Surprisingly powerful film about the struggles of an Asian-American male model.
I saw this thoughtful and heartfelt documentary thanks to the kind invitation of producer Bianca Kuijper. That someone originally from Holland should come to NYC to encourage me to enjoy a filmfest in my own backyard is very cool and I went into the showing expecting a light, Sunday entertainment. To tell the truth, the topic seemed far removed from my daily interests. I thought his that his story would be too particular, too immersed in the "world of male modeling" to be of any deep interest to me. What could I hope to learn from the struggles of handsome Asian male model Kevin Kreider? And, in fact, there are moments where he's revealed to be capable of some really bad behavior more befitting a brat than a grown man. Certainly these are beautiful and revealing moments from a documentary standpoint, but a little uncomfortable to witness.

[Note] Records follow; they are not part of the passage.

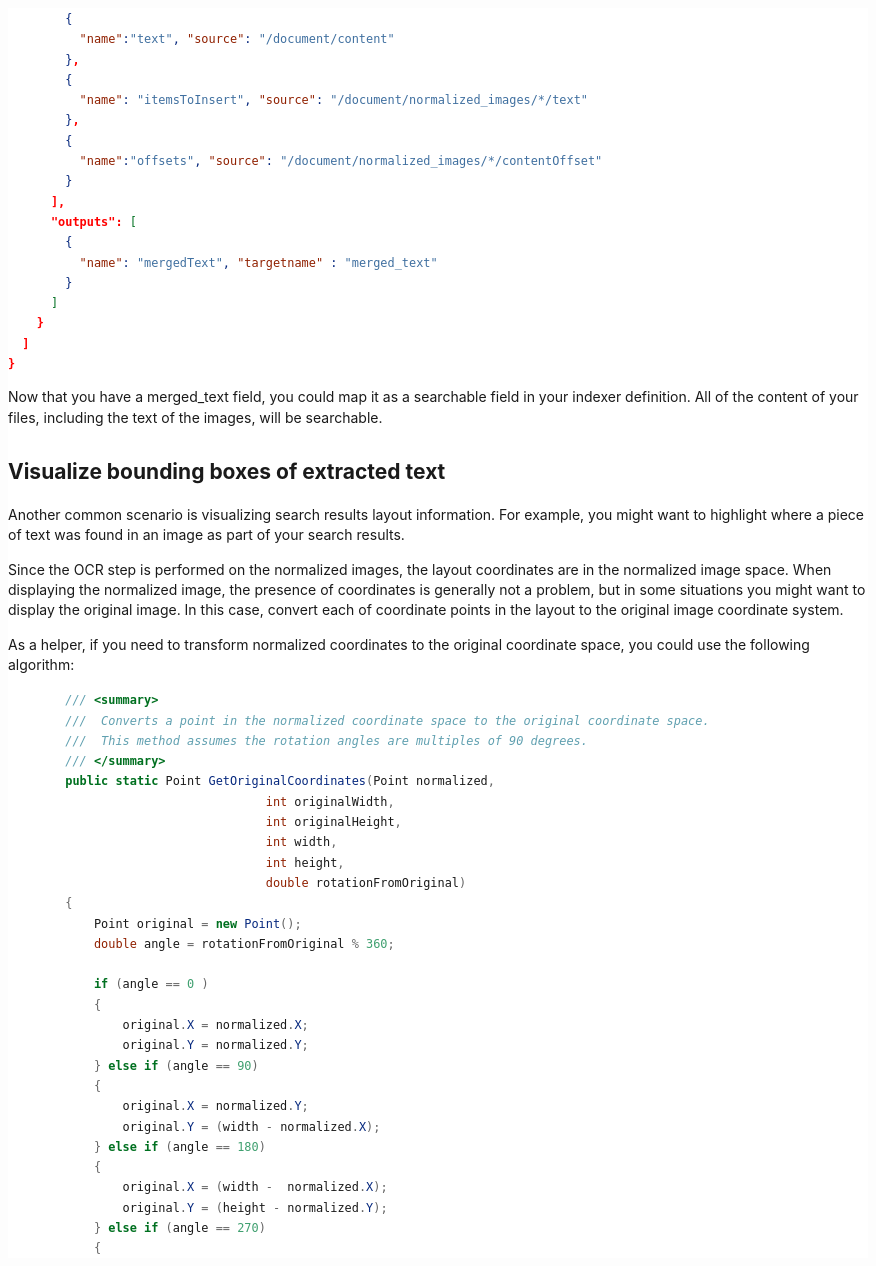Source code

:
 ```json
        {
          "name":"text", "source": "/document/content"
        },
        {
          "name": "itemsToInsert", "source": "/document/normalized_images/*/text"
        },
        {
          "name":"offsets", "source": "/document/normalized_images/*/contentOffset" 
        }
      ],
      "outputs": [
        {
          "name": "mergedText", "targetname" : "merged_text"
        }
      ]
    }
  ]
}
```

Now that you have a merged_text field, you could map it as a searchable field in your indexer definition. All of the content of your files, including the text of the images, will be searchable.

## Visualize bounding boxes of extracted text

Another common scenario is visualizing search results layout information. For example, you might want to highlight where a piece of text was found in an image as part of your search results.

Since the OCR step is performed on the normalized images, the layout coordinates are in the normalized image space. When displaying the normalized image, the presence of coordinates is generally not a problem, but in some situations you might want to display the original image. In this case, convert each of coordinate points in the layout to the original image coordinate system. 

As a helper, if you need to transform normalized coordinates to the original coordinate space, you could use the following algorithm:

```csharp
        /// <summary>
        ///  Converts a point in the normalized coordinate space to the original coordinate space.
        ///  This method assumes the rotation angles are multiples of 90 degrees.
        /// </summary>
        public static Point GetOriginalCoordinates(Point normalized,
                                    int originalWidth,
                                    int originalHeight,
                                    int width,
                                    int height,
                                    double rotationFromOriginal)
        {
            Point original = new Point();
            double angle = rotationFromOriginal % 360;

            if (angle == 0 )
            {
                original.X = normalized.X;
                original.Y = normalized.Y;
            } else if (angle == 90)
            {
                original.X = normalized.Y;
                original.Y = (width - normalized.X);
            } else if (angle == 180)
            {
                original.X = (width -  normalized.X);
                original.Y = (height - normalized.Y);
            } else if (angle == 270)
            {
```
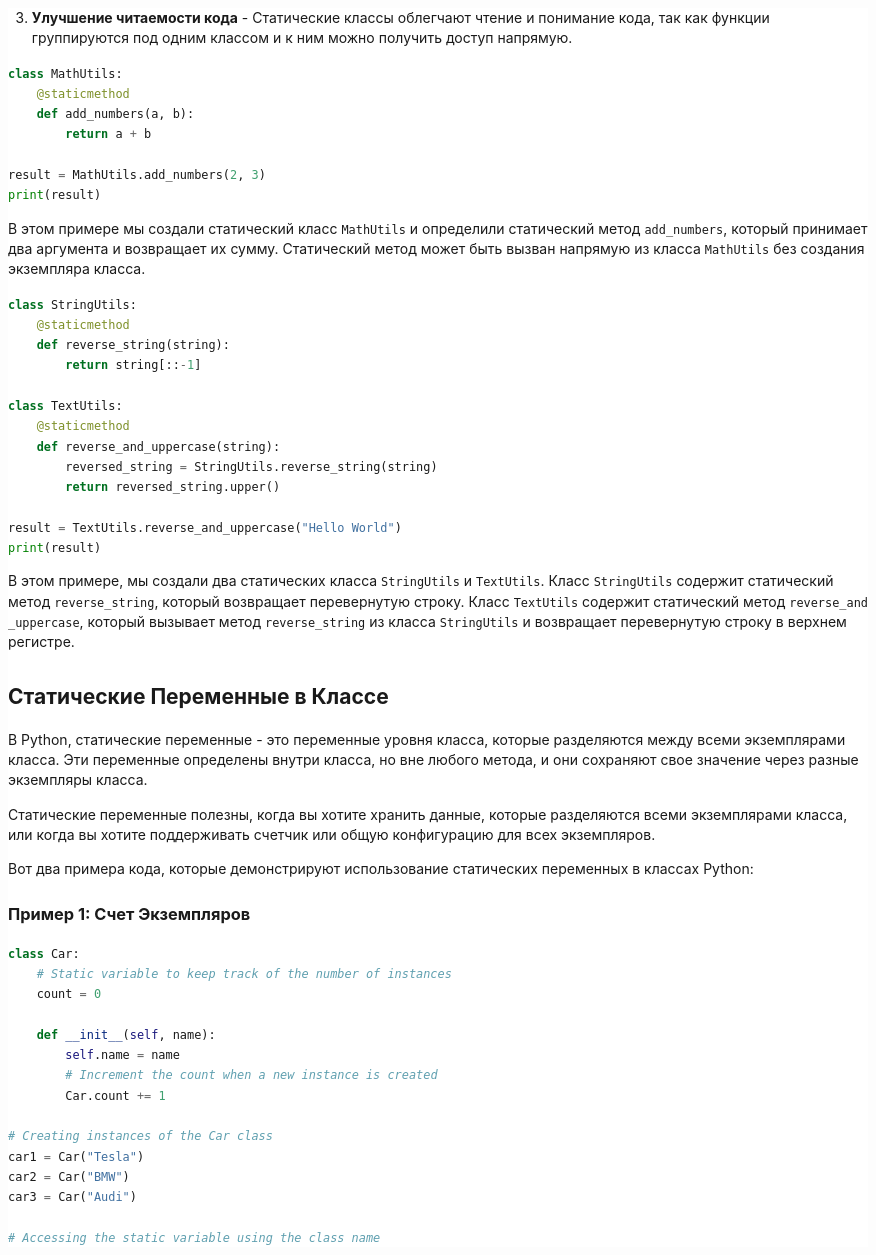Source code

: 3. **Улучшение читаемости кода** - Статические классы облегчают чтение и понимание кода, так как функции группируются под одним классом и к ним можно получить доступ напрямую.

```python
class MathUtils:
    @staticmethod
    def add_numbers(a, b):
        return a + b

result = MathUtils.add_numbers(2, 3)
print(result)
```

В этом примере мы создали статический класс `MathUtils` и определили статический метод `add_numbers`, который принимает два аргумента и возвращает их сумму. Статический метод может быть вызван напрямую из класса `MathUtils` без создания экземпляра класса.

```python
class StringUtils:
    @staticmethod
    def reverse_string(string):
        return string[::-1]

class TextUtils:
    @staticmethod
    def reverse_and_uppercase(string):
        reversed_string = StringUtils.reverse_string(string)
        return reversed_string.upper()

result = TextUtils.reverse_and_uppercase("Hello World")
print(result)
```

В этом примере, мы создали два статических класса `StringUtils` и `TextUtils`. Класс `StringUtils` содержит статический метод `reverse_string`, который возвращает перевернутую строку. Класс `TextUtils` содержит статический метод `reverse_and_uppercase`, который вызывает метод `reverse_string` из класса `StringUtils` и возвращает перевернутую строку в верхнем регистре.

## Статические Переменные в Классе

В Python, статические переменные - это переменные уровня класса, которые разделяются между всеми экземплярами класса. Эти переменные определены внутри класса, но вне любого метода, и они сохраняют свое значение через разные экземпляры класса.

Статические переменные полезны, когда вы хотите хранить данные, которые разделяются всеми экземплярами класса, или когда вы хотите поддерживать счетчик или общую конфигурацию для всех экземпляров.

Вот два примера кода, которые демонстрируют использование статических переменных в классах Python:

### Пример 1: Счет Экземпляров

```python
class Car:
    # Static variable to keep track of the number of instances
    count = 0

    def __init__(self, name):
        self.name = name
        # Increment the count when a new instance is created
        Car.count += 1

# Creating instances of the Car class
car1 = Car("Tesla")
car2 = Car("BMW")
car3 = Car("Audi")

# Accessing the static variable using the class name
```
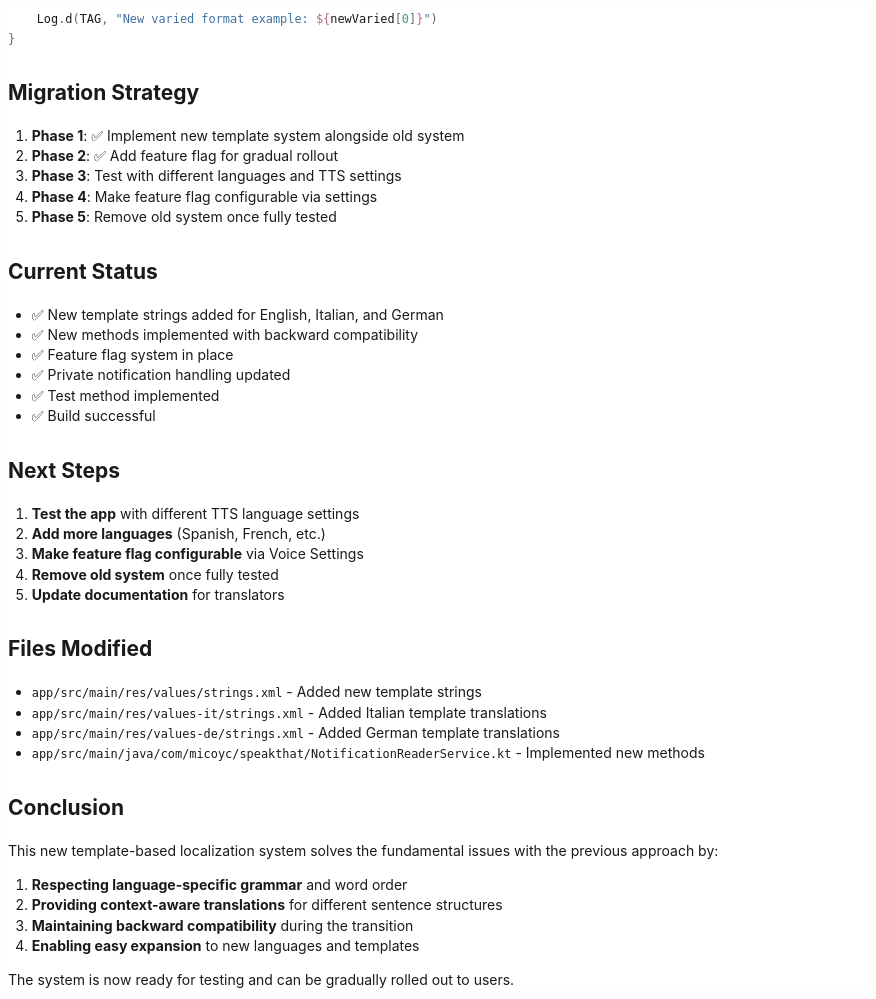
 ```kotlin
    Log.d(TAG, "New varied format example: ${newVaried[0]}")
}
```

## Migration Strategy

1. **Phase 1**: ✅ Implement new template system alongside old system
2. **Phase 2**: ✅ Add feature flag for gradual rollout
3. **Phase 3**: Test with different languages and TTS settings
4. **Phase 4**: Make feature flag configurable via settings
5. **Phase 5**: Remove old system once fully tested

## Current Status

- ✅ New template strings added for English, Italian, and German
- ✅ New methods implemented with backward compatibility
- ✅ Feature flag system in place
- ✅ Private notification handling updated
- ✅ Test method implemented
- ✅ Build successful

## Next Steps

1. **Test the app** with different TTS language settings
2. **Add more languages** (Spanish, French, etc.)
3. **Make feature flag configurable** via Voice Settings
4. **Remove old system** once fully tested
5. **Update documentation** for translators

## Files Modified

- `app/src/main/res/values/strings.xml` - Added new template strings
- `app/src/main/res/values-it/strings.xml` - Added Italian template translations
- `app/src/main/res/values-de/strings.xml` - Added German template translations
- `app/src/main/java/com/micoyc/speakthat/NotificationReaderService.kt` - Implemented new methods

## Conclusion

This new template-based localization system solves the fundamental issues with the previous approach by:

1. **Respecting language-specific grammar** and word order
2. **Providing context-aware translations** for different sentence structures
3. **Maintaining backward compatibility** during the transition
4. **Enabling easy expansion** to new languages and templates

The system is now ready for testing and can be gradually rolled out to users. 
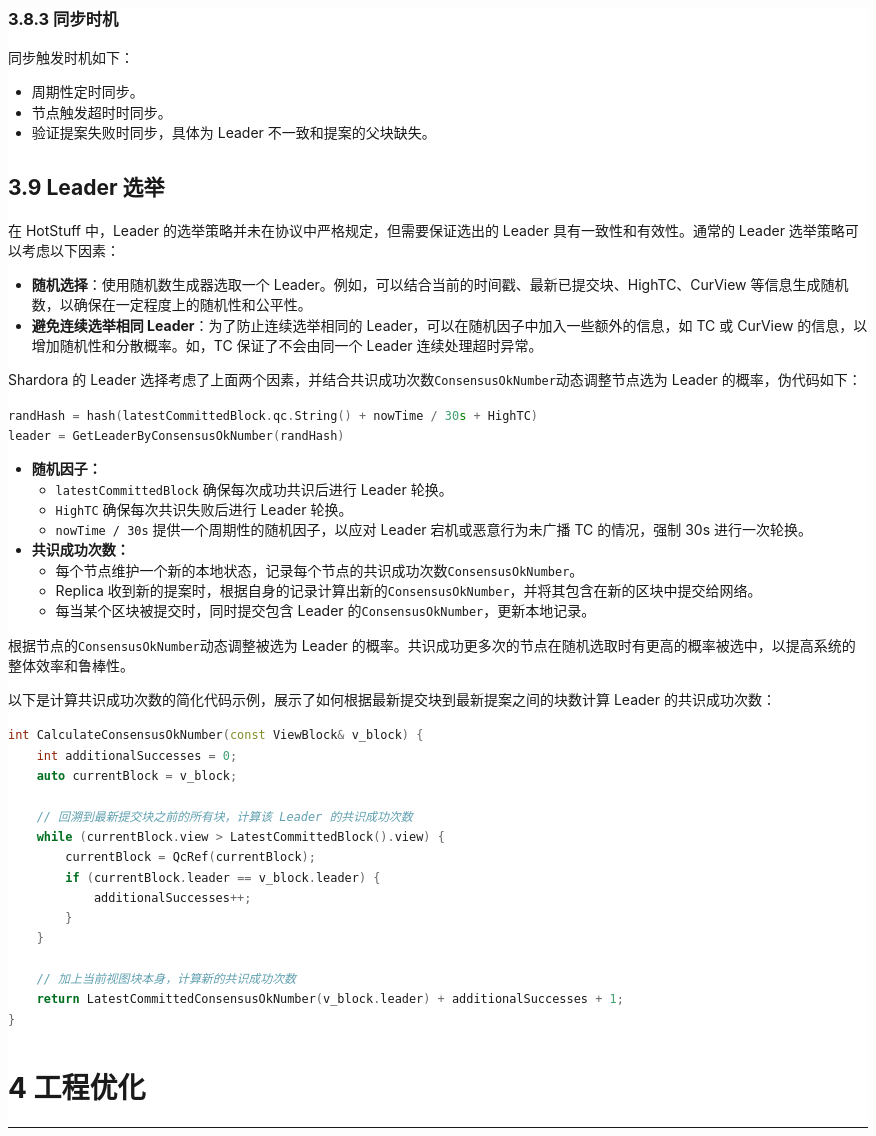 ### 3.8.3 同步时机

同步触发时机如下：

- 周期性定时同步。
- 节点触发超时时同步。
- 验证提案失败时同步，具体为 Leader 不一致和提案的父块缺失。

## 3.9 Leader 选举

在 HotStuff 中，Leader 的选举策略并未在协议中严格规定，但需要保证选出的 Leader 具有一致性和有效性。通常的 Leader 选举策略可以考虑以下因素：

- **随机选择**：使用随机数生成器选取一个 Leader。例如，可以结合当前的时间戳、最新已提交块、HighTC、CurView 等信息生成随机数，以确保在一定程度上的随机性和公平性。
- **避免连续选举相同 Leader**：为了防止连续选举相同的 Leader，可以在随机因子中加入一些额外的信息，如 TC 或 CurView 的信息，以增加随机性和分散概率。如，TC 保证了不会由同一个 Leader 连续处理超时异常。

Shardora 的 Leader 选择考虑了上面两个因素，并结合共识成功次数`ConsensusOkNumber`动态调整节点选为 Leader 的概率，伪代码如下：

```cpp
randHash = hash(latestCommittedBlock.qc.String() + nowTime / 30s + HighTC) 
leader = GetLeaderByConsensusOkNumber(randHash)
```

- **随机因子：**
    - `latestCommittedBlock` 确保每次成功共识后进行 Leader 轮换。
    - `HighTC` 确保每次共识失败后进行 Leader 轮换。
    - `nowTime / 30s` 提供一个周期性的随机因子，以应对 Leader 宕机或恶意行为未广播 TC 的情况，强制 30s 进行一次轮换。
- **共识成功次数：**
    - 每个节点维护一个新的本地状态，记录每个节点的共识成功次数`ConsensusOkNumber`。
    - Replica 收到新的提案时，根据自身的记录计算出新的`ConsensusOkNumber`，并将其包含在新的区块中提交给网络。
    - 每当某个区块被提交时，同时提交包含 Leader 的`ConsensusOkNumber`，更新本地记录。

根据节点的`ConsensusOkNumber`动态调整被选为 Leader 的概率。共识成功更多次的节点在随机选取时有更高的概率被选中，以提高系统的整体效率和鲁棒性。

以下是计算共识成功次数的简化代码示例，展示了如何根据最新提交块到最新提案之间的块数计算 Leader 的共识成功次数：

```cpp
int CalculateConsensusOkNumber(const ViewBlock& v_block) {
    int additionalSuccesses = 0;
    auto currentBlock = v_block;

    // 回溯到最新提交块之前的所有块，计算该 Leader 的共识成功次数
    while (currentBlock.view > LatestCommittedBlock().view) {
        currentBlock = QcRef(currentBlock);
        if (currentBlock.leader == v_block.leader) {
            additionalSuccesses++;
        }
    }

    // 加上当前视图块本身，计算新的共识成功次数
    return LatestCommittedConsensusOkNumber(v_block.leader) + additionalSuccesses + 1;
}
```

# 4 工程优化
---
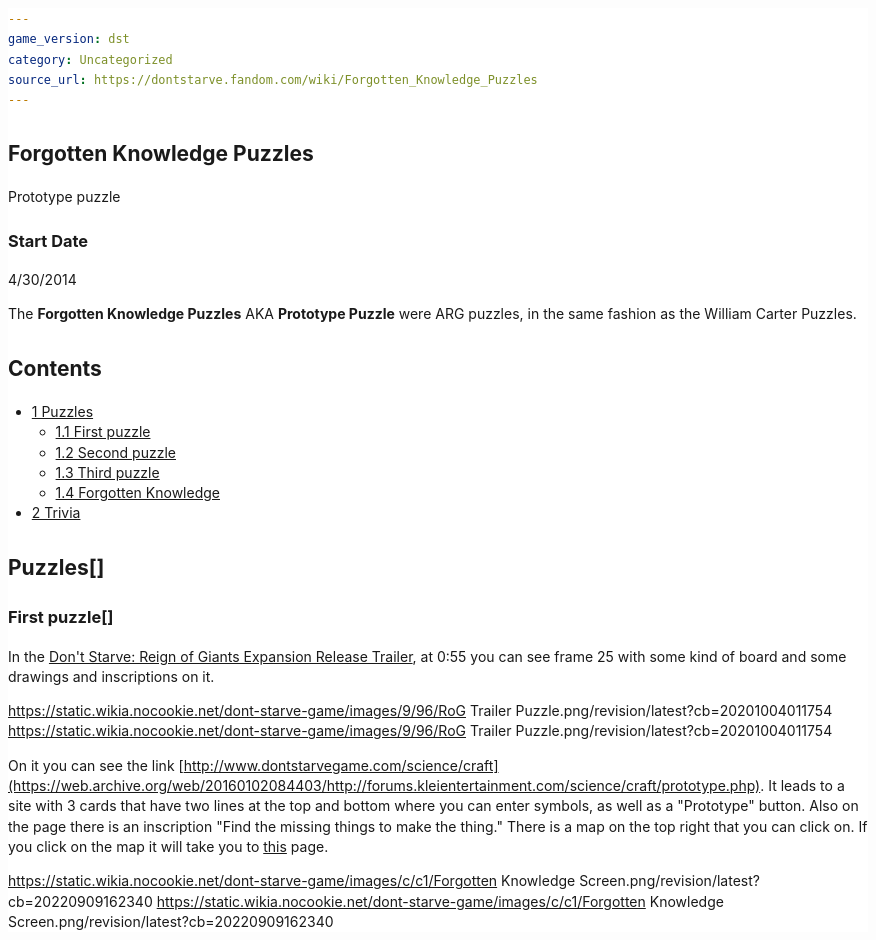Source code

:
 ```yaml
---
game_version: dst
category: Uncategorized
source_url: https://dontstarve.fandom.com/wiki/Forgotten_Knowledge_Puzzles
---
```


## Forgotten Knowledge Puzzles

Prototype puzzle

### Start Date

4/30/2014

The **Forgotten Knowledge Puzzles** AKA **Prototype Puzzle** were ARG puzzles, in the same fashion as the William Carter Puzzles.

## Contents

* [1 Puzzles](#Puzzles)
  + [1.1 First puzzle](#First_puzzle)
  + [1.2 Second puzzle](#Second_puzzle)
  + [1.3 Third puzzle](#Third_puzzle)
  + [1.4 Forgotten Knowledge](#Forgotten_Knowledge)
* [2 Trivia](#Trivia)

## Puzzles[]

### First puzzle[]

In the [Don't Starve: Reign of Giants Expansion Release Trailer](https://www.youtube.com/watch?v=btI6Eyqv01c), at 0:55 you can see frame 25 with some kind of board and some drawings and inscriptions on it.

 https://static.wikia.nocookie.net/dont-starve-game/images/9/96/RoG Trailer Puzzle.png/revision/latest?cb=20201004011754 https://static.wikia.nocookie.net/dont-starve-game/images/9/96/RoG Trailer Puzzle.png/revision/latest?cb=20201004011754 



 

On it you can see the link [http://www.dontstarvegame.com/science/craft](https://web.archive.org/web/20160102084403/http://forums.kleientertainment.com/science/craft/prototype.php). It leads to a site with 3 cards that have two lines at the top and bottom where you can enter symbols, as well as a "Prototype" button. Also on the page there is an inscription "Find the missing things to make the thing." There is a map on the top right that you can click on. If you click on the map it will take you to [this](https://web.archive.org/web/20160102084431/http://forums.kleientertainment.com/science/craft/path.html) page.

 https://static.wikia.nocookie.net/dont-starve-game/images/c/c1/Forgotten Knowledge Screen.png/revision/latest?cb=20220909162340 https://static.wikia.nocookie.net/dont-starve-game/images/c/c1/Forgotten Knowledge Screen.png/revision/latest?cb=20220909162340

I was wrong. This film deftly and unflinchingly shapes the narrative so that by the time the final, powerful shot appears onscreen, we understand some of the forces that have shaped Kevin into the person he is now: toxic masculinity, being an orphan, being a Korean kid in a white culture, being loved but never given the opportunity to regain his birth culture, and, of course, racism. I teared up a couple of times, partly in sympathy to Kevin's struggles, partly for everyone else - including myself - who's ever been in the same situations as a non-white American.